CDC wonders: Two years in, should we maybe start encouraging people to wear better masks?

AP Photo/Susan Walsh, Pool

“Two years in, now 750,000 confirmed new cases/day, record hospitalizations >140,000, many weeks after Omicron warning, and they’re still thinking about it,” Eric Topol tweeted in response to this scoop.


I honestly wonder if one of the reasons they’re holding off on recommending N95s is that they know they won’t have a good answer when they’re inevitably asked, “Why didn’t you recommend them a year ago?” It’s one thing for the feds to have downplayed N95s at the start of the pandemic, when they were in short supply, but the supply crunch eased some time ago.

They’ll probably say something like “Well, the previous strains weren’t as contagious as Omicron.” Right, but they were contagious enough. Delta, Alpha, and the original Wuhan strain sent 800,000 of us to the morgue. People like you and me who follow COVID news closely have known for awhile that N95s were superior but most Americans don’t follow it closely. Members of my own family who live in ground zero of the country’s Omicron outbreak, New York City, were under the impression until just a few weeks ago that their cloth masks were still decent protection against infection. Only a sustained messaging push by the feds will penetrate the public consciousness deeply enough to shift opinion. Where has that push been?

Why didn’t they start six weeks ago at the latest, when the threat of a global super-outbreak driven by Omicron had become clear in South Africa?

The Centers for Disease Control and Prevention is considering updating its mask guidance to recommend that people opt for the highly protective N95 or KN95 masks worn by health-care personnel, if they can do so consistently, said an official close to the deliberations who was not authorized to speak publicly…

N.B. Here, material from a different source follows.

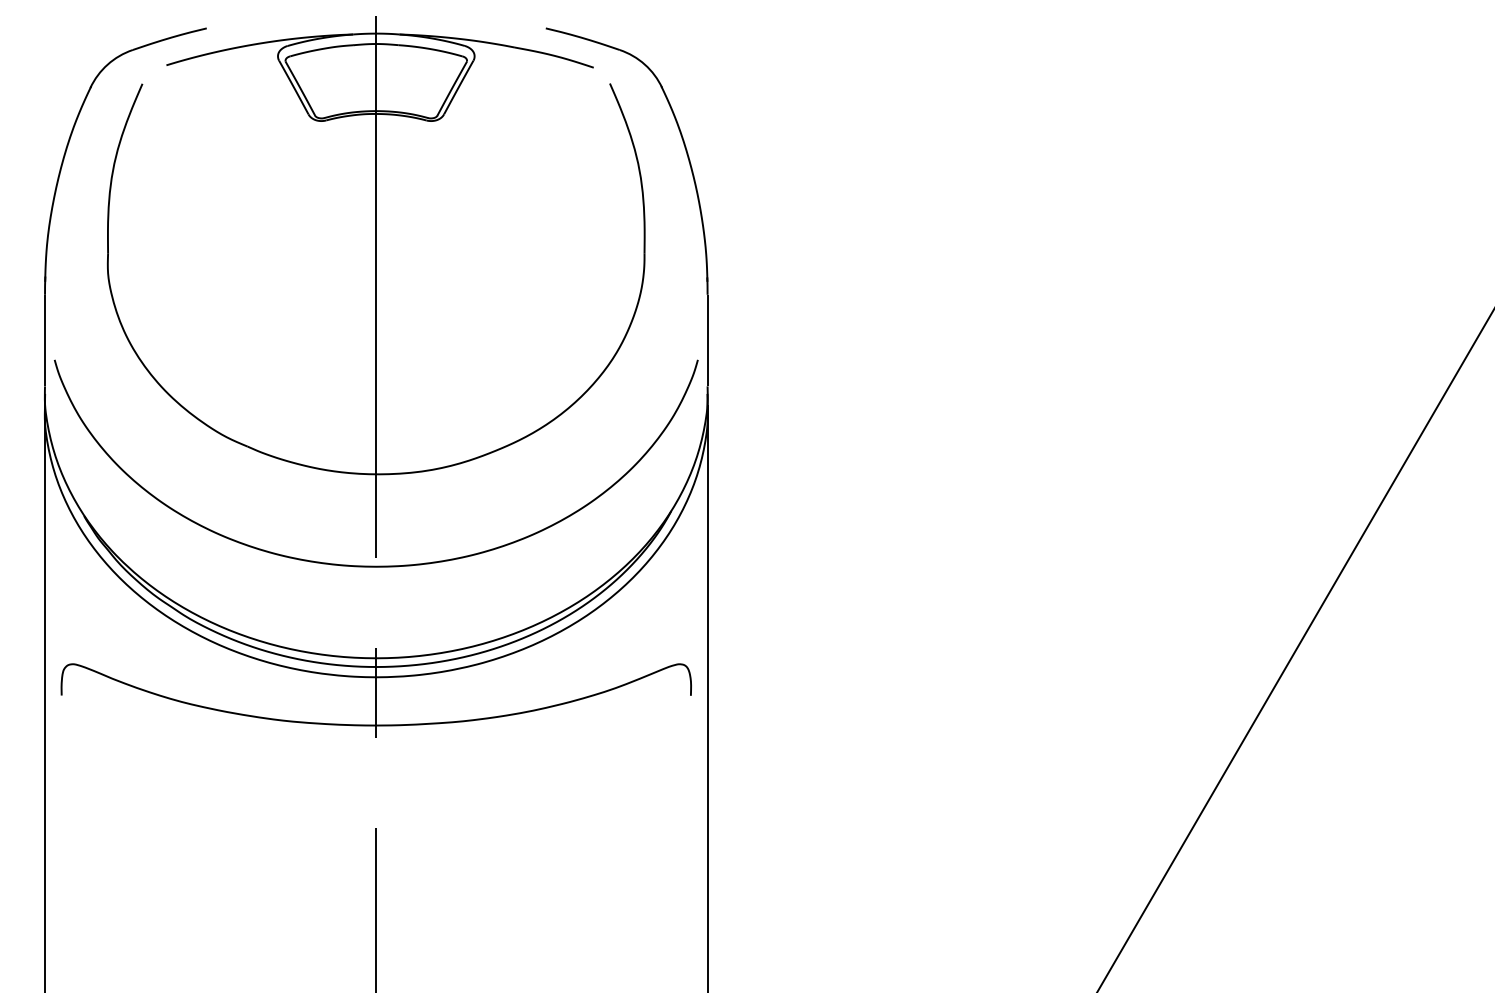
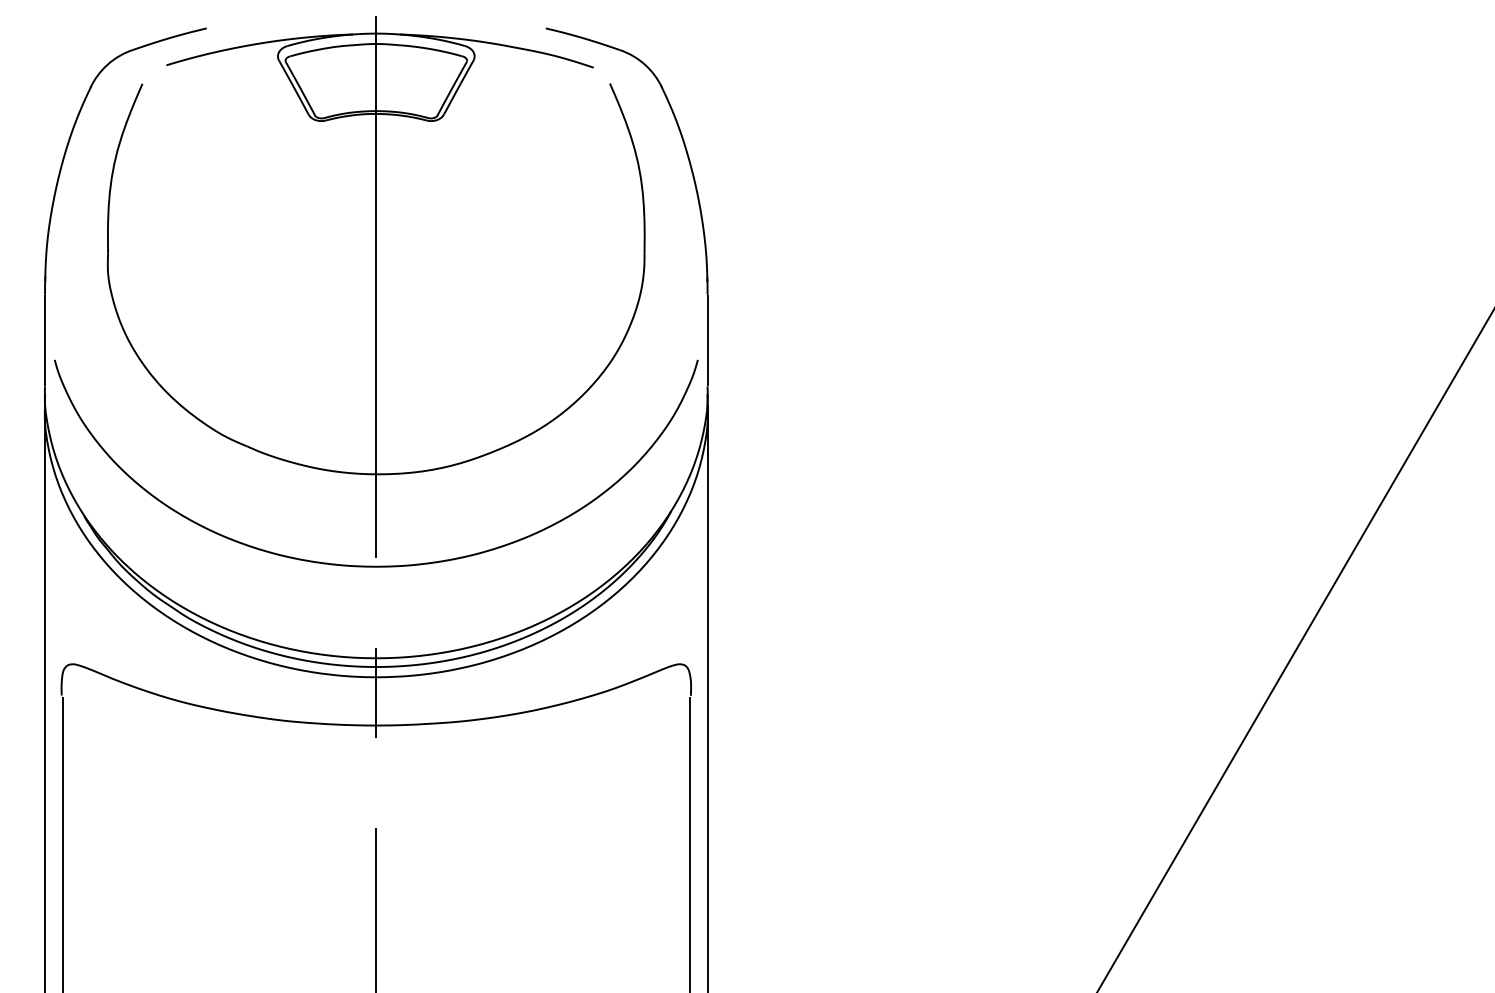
line at (63, 843): none -> present
line at (689, 843): none -> present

When the CDC issued its initial mask guidance in 2020, health officials did not urge the use of the more protective face coverings out of concern that health workers might be unable to get them. But health officials said there are no longer serious shortages of N95 masks…

The agency’s current guidance says a mask should fit snugly, have two layers of breathable fabric and have a wire bridge around the nose. The guidance says N95 masks should be prioritized for health-care workers, an idea several public health experts panned.

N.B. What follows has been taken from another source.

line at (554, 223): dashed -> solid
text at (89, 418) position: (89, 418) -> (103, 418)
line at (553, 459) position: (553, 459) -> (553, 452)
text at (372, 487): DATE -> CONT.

“That note of trying to save N95s for health-care workers is just grossly out of date,” said Michael Osterholm, who leads the University of Minnesota’s Center for Infectious Disease Research and Policy and advised President Biden’s transition team on the coronavirus response.


Osterholm has been pushing N95 masks to replace cloth ones since July 2020, if not earlier. Cloth is better than nothing, he said at the time, but we can do better.

This morning Sanjay Gupta reminded CNN’s viewers that he asked Walensky about recommending N95s live on the air nearly a year ago. Skip to 4:45 and watch to the end to see what she said.

That’s the public-health bureaucrat mentality in a nutshell, gaming out advice in anticipation of how the public might react instead of simply stating the science accurately. “You’re far, far better protected in an N95 than you are in a cloth mask,” the CDC could have announced last January. Many Americans would have upgraded immediately. Some who did would have found the mask uncomfortable but worn it anyway for safety reasons. Others might have found it so uncomfortable that they ended up ditching it — but how many would have gone barefaced instead of reverting to a cloth mask? Or even to a surgical mask, eyeing that as a healthy compromise between comfort and protection?

Her advice didn’t make sense on its own terms. But even if it had, it’s not her job to shade the guidance according to her pet theories of social psychology. Her job is to encourage best practices scientifically and hope that the public follows them. It’s a cinch that some elderly people have died this past year after being infected while wearing a thin cloth mask who would have survived if they’d been instructed to be sticklers for N95s.


I posted this graphic from the WSJ last week summarizing (pre-Omicron) data on infection but it’s worth posting again to show how stark the difference in protection is among different types of masks:

Night and day. Meanwhile, Walensky is on Capitol Hill today to answer Congress’s COVID questions and she’s … still not wearing an N95 herself.

Did she go with cloth because she feared the N95 would muffle her voice while speaking into the mic? Or does she feel obliged to model the (bad) guidance the CDC is still embracing on masks?

Why didn’t they do today’s hearing remotely anyway, given the high risk of Omicron infection on Capitol Hill?

Here’s Scott Gottlieb saying all that really needs to be said, and something I said myself recently. Whether we overhaul the CDC or add a new agency devoted to health communications with the public after the pandemic is over, something must be done. The CDC status quo is unacceptable. Too many failures.